Dylan Mulvaney: All That Money, Can’t Buy a Clue

After a self imposed hiatus, that wannabe homewrecker in a dress is back. Eh, I think he would look better in a potato sack. If a seamstress made a dress out of a potato sack for him to wear to a red carpet event, he would wear it and be none the wiser. Oh yeah, and that video of him in athletic attire trying to channel Denise Austin. Yuck. That was total grossness. I look better in a tee shirt and tights while he’s more like a Mister Punyverse. Well, Megyn Kelly did say that he has an eating disorder. Why can’t he walk into an open sewer and make it look like an accident? I’m so tired of seeing him making jokes about women and womanhood. Anyway, click the link below to see what he has to say.


While listening to my Megyn Kelly podcast at work, she made a comment that I totally agree with, as opposed to the comment about Caitlyn Jenner being the face of Bud Light. This time, she was talking about how he is an attention whore. I’ll take it one step further by saying he is a performer AND an attention whore. Let’s unpack this.

Check out my previous blog where I posed a clip that shows Dylan acting WAY over the top on The Price is Right. This was before he had the facial feminisation surgery. I have seen overexcited men and women after they win a huge prize, but Anita Faker took it to the next level. It was like he was on a Broadway show.

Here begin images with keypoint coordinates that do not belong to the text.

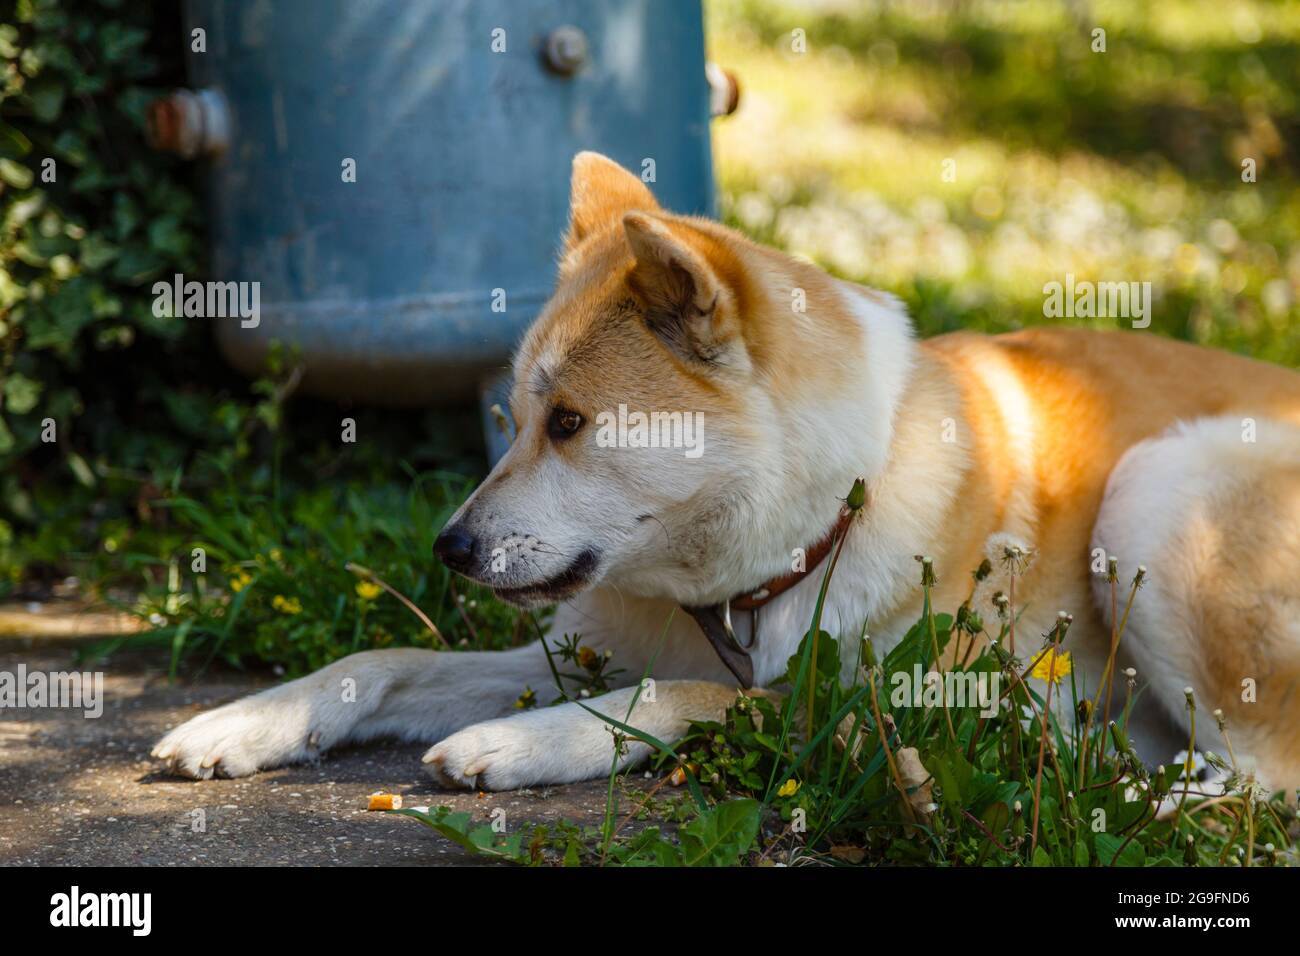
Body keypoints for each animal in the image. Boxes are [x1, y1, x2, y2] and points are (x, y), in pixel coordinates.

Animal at [152, 151, 1300, 790]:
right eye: (513, 418)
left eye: (571, 422)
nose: (450, 548)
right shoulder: (587, 644)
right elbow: (387, 658)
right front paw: (250, 720)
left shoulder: (922, 715)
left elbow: (692, 697)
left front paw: (531, 743)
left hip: (1156, 487)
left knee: (1261, 777)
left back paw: (1117, 786)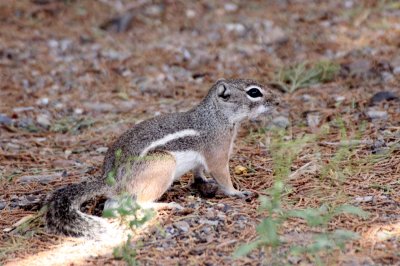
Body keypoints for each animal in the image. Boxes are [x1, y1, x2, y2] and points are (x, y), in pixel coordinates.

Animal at [45, 79, 280, 237]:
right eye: (253, 92)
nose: (277, 101)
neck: (216, 116)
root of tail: (108, 180)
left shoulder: (203, 157)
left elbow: (199, 170)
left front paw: (202, 180)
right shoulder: (217, 152)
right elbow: (222, 175)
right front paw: (237, 192)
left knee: (112, 207)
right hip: (163, 165)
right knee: (139, 202)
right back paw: (167, 206)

So fast forward to a few years ago when he starts dressing as a woman and posting his days of girlhood on that sickening Tik Tok . Then he goes for surgery to feminise his face and get hair extensions, and finally, that weird bathtub scene in the Bud Light promotion and talking about March Madness like he has no clue as to what that is.

Listen, I don’t claim to be an expert on all this trans crap, but I have noticed that some male to females who really believe they are women will go the extra mile(s) to look the part. This includes multiple electrolysis sessions, having their Adams Apple shaved, breast implants, maybe butt implants, fake nails, lip injections to make them fuller, wearing Spanx to give the appearance of a curvy figure, high heels shoes, etc.

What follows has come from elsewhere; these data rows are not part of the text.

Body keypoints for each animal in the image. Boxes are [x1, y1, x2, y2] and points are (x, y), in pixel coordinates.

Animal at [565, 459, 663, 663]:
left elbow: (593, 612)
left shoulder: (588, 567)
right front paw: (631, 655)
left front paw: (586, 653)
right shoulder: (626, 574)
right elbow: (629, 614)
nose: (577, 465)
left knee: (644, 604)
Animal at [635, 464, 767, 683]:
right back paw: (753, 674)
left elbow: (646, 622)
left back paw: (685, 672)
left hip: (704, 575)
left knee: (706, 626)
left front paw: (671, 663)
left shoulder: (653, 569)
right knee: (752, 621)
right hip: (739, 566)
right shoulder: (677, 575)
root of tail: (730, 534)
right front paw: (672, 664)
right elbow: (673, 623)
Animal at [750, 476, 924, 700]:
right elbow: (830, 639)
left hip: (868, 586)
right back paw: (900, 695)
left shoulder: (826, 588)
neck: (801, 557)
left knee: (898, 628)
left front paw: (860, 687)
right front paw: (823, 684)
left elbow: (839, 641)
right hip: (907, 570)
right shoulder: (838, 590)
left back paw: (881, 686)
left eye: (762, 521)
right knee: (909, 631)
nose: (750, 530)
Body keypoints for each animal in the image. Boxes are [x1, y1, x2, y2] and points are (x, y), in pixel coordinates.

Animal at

I don’t see Dylan doing all that. Indeed, he got the hair extensions, and that’s it so far. With the millions he’s made from endorsements, he could do a lot more. But instead, he wants to remain as this wannabe female impostor that likes to poke fun at women and make stereotypical jokes about womanhood. I still laugh about him commenting how he looks hot enough to steal a husband. Here’s breaking news for you dearie: there is no husband on this planet that would want you.

I wonder what would happen when he straps on a Mommy Tummy. Since he’s making a comedy routine out of being a woman, I would like to see how he handles the pain and discomfort of being pregnant. Now that would be comedy genius. I bet he would whine and scream like a banshee with a belly ache, and I would unzip half my face laughing at him. I can see him in a Mad TV sketch with the Vancome Lady and it would be a riot If you don’t know who she is, here’s a clip.

And of course, how could I leave out my all time favourite, the immortal Miss Swan. She would drive him crazy. But how do you make Dylan crazy when he has straw for brains?

That will do it for me. Have a good weekend. Be safe, be strong, be wary, be smart.